L’Afrique noire et le mythe chinois
À lire la presse occidentale, on a, depuis environ deux ans, l’impression de voir se dresser sur l’Afrique Noire un spectre qui grandit de mois en mois, à la façon des génies des Mille et une nuits : le spectre de la Chine communiste, avatar rouge du péril jaune. Il y a pourtant bien peu de Chinois en Afrique : quelques centaines en Guinée, quelques dizaines au Mali ou au Ghana, en mission diplomatique ou d’assistance technique. Quelques autres centaines en Afrique Orientale, ceux-là de « bons » chinois, c’est-à-dire des commerçants relevant officiellement de Formose ou de Macao. Beaucoup moins au total que d’Européens ou d’Américains de diverses nationalités, « colonialistes » ou non, ou même que d’Indiens ou de Syro-Libanais.
Présence intellectuelle ? Pas beaucoup plus apparente : la radio-diffusion chinoise en français et anglais n’est guère audible — et assez mal — que sur la côte orientale.

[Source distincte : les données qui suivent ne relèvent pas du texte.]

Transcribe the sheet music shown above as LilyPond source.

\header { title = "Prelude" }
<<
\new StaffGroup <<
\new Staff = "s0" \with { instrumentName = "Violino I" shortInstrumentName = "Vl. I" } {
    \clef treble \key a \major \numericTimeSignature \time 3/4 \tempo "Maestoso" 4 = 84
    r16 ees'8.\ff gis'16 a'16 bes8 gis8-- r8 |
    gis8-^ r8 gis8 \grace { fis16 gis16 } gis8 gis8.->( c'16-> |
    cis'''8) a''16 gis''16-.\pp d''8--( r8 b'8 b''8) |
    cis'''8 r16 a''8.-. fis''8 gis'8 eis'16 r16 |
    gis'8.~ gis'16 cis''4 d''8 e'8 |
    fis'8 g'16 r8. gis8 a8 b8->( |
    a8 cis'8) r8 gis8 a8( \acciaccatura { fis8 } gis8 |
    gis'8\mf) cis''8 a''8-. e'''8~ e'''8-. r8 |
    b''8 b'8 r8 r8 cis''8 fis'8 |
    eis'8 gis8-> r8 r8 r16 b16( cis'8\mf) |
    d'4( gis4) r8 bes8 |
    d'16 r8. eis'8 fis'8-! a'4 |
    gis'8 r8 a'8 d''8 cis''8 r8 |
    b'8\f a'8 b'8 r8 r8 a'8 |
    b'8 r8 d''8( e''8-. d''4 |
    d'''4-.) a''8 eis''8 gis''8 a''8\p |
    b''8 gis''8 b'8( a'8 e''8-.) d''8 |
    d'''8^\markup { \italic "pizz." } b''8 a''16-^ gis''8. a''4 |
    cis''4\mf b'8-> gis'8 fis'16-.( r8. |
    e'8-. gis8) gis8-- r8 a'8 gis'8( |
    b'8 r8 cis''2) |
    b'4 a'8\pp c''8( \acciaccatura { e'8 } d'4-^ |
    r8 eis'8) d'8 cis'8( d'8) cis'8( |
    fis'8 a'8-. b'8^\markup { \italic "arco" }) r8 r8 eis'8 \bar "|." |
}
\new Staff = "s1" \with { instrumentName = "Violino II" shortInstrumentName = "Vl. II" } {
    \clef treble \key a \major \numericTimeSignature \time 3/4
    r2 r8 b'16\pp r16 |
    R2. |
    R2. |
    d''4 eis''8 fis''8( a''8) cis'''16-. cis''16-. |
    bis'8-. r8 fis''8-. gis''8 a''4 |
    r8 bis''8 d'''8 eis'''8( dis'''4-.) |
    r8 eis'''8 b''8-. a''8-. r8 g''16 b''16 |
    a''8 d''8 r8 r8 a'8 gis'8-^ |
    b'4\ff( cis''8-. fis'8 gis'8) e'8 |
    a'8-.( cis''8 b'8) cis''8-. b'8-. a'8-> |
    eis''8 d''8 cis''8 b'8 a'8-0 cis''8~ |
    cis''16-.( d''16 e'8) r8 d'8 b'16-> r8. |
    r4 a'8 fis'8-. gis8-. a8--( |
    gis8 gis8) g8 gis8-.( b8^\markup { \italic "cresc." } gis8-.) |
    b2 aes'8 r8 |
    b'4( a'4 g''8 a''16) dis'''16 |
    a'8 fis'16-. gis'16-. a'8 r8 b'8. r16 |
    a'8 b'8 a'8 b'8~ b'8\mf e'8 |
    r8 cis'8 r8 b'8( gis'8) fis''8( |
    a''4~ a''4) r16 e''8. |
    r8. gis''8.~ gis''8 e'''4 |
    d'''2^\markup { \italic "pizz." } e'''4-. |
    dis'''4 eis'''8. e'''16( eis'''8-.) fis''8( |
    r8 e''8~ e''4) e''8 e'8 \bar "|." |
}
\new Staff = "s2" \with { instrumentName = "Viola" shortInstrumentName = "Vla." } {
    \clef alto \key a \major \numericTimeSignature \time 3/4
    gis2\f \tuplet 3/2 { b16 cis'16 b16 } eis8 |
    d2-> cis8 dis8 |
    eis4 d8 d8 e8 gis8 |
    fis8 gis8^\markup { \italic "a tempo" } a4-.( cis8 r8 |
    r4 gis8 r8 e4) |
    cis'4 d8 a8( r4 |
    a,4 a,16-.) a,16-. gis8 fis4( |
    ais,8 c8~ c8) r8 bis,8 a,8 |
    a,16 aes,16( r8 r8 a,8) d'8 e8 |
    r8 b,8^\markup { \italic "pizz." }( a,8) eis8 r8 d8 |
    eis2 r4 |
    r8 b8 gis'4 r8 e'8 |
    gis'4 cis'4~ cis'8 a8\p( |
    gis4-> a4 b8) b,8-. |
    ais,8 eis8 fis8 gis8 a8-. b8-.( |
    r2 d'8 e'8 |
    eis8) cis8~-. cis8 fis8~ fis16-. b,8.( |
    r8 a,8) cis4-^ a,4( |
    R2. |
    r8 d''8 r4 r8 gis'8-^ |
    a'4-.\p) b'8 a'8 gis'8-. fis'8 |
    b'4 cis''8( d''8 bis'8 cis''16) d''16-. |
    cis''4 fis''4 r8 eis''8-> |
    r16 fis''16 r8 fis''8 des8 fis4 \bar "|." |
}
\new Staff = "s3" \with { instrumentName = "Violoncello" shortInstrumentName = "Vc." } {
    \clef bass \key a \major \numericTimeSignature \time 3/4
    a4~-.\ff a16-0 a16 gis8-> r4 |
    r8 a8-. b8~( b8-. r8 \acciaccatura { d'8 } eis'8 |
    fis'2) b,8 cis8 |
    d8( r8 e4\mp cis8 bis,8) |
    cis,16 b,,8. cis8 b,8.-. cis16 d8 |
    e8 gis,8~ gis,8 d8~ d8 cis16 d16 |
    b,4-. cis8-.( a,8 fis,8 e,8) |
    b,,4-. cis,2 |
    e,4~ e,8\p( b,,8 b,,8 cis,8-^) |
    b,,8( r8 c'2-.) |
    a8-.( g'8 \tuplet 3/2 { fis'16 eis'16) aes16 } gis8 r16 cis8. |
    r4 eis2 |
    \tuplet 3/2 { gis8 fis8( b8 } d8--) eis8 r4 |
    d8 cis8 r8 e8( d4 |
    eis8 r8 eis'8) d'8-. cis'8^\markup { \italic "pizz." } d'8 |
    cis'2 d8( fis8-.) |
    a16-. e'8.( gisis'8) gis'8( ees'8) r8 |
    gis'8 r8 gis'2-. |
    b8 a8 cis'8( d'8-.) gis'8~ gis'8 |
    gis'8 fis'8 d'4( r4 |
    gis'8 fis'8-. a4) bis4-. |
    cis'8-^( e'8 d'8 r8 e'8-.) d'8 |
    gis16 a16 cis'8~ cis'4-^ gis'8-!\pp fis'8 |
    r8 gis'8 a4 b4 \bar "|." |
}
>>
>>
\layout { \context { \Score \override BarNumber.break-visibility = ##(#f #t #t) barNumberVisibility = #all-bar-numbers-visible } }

Les publications de propagande, les périodiques comme Chine Nouvelle ne sont diffusés massivement que dans un petit nombre de pays, où ils agissent surtout sur la minorité lettrée. Il y a bien la multiplication des invitations touristiques à Pékin, qui jouent un rôle important, mais ne touchent en absolu qu’un petit nombre de gens recrutés en bonne part parmi les émigrés, étudiants d’universités européennes ou réfugiés politiques plus ou moins professionnels. Est-ce à dire que l’influence chinoise en Afrique est un mythe inventé en quelque sorte par auto-intoxication ? Nullement. Ce qui est plus ou moins mythique, ce sont les fondements de cette influence, ses motivations. L’influence elle-même est réelle, d’autant plus insidieuse et difficile à combattre que, justement, elle est plus discrète, plus insaisissable, et fondée sur des données d’autant plus incontestables qu’elles sont en quelque sorte immatérielles et impalpables. Ce mythe chinois n’est pas propre à l’Afrique, mais il y présente des caractères particuliers qui le distinguent assez nettement de sa version originale asiatique : celle-ci est, précisément, beaucoup moins mythique.
Aux yeux de la plupart des Occidentaux et de quelques Africains mieux informés, la Chine représente une menace. Au contraire, — et par cela même, symétriquement si l’on veut — d’autres Africains, sensiblement plus nombreux, voient en elle une promesse. Le communisme chinois est, pour ces Africains, un peu ce qu’est le communisme soviétique pour tous les Français, qui, sans adhérer au P.C. ni même connaître vraiment sa doctrine, votent régulièrement pour lui. Il est à noter que, dans la décennie qui a suivi la guerre, ce prestige soviétique s’étendait largement à l’Afrique noire : ce n’est que par la suite qu’il s’est trouvé relayé puis progressivement remplacé par l’influence chinoise, en partie grâce à une action consciente et délibérée de la Chine elle-même, en partie, grâce à des mécanismes sociaux et psychologiques plus diffus, qu’elle a utilisés plutôt qu’elle ne les a suscités. La défaite de Tchang Kai Tchek, la guerre de Corée, Dien Bien Phu marquent les degrés ascendants de cette influence, sa progression vers l’ouest. Après Suez, et surtout après l’option guinéenne de 1958, elle est définitivement implantée en Afrique.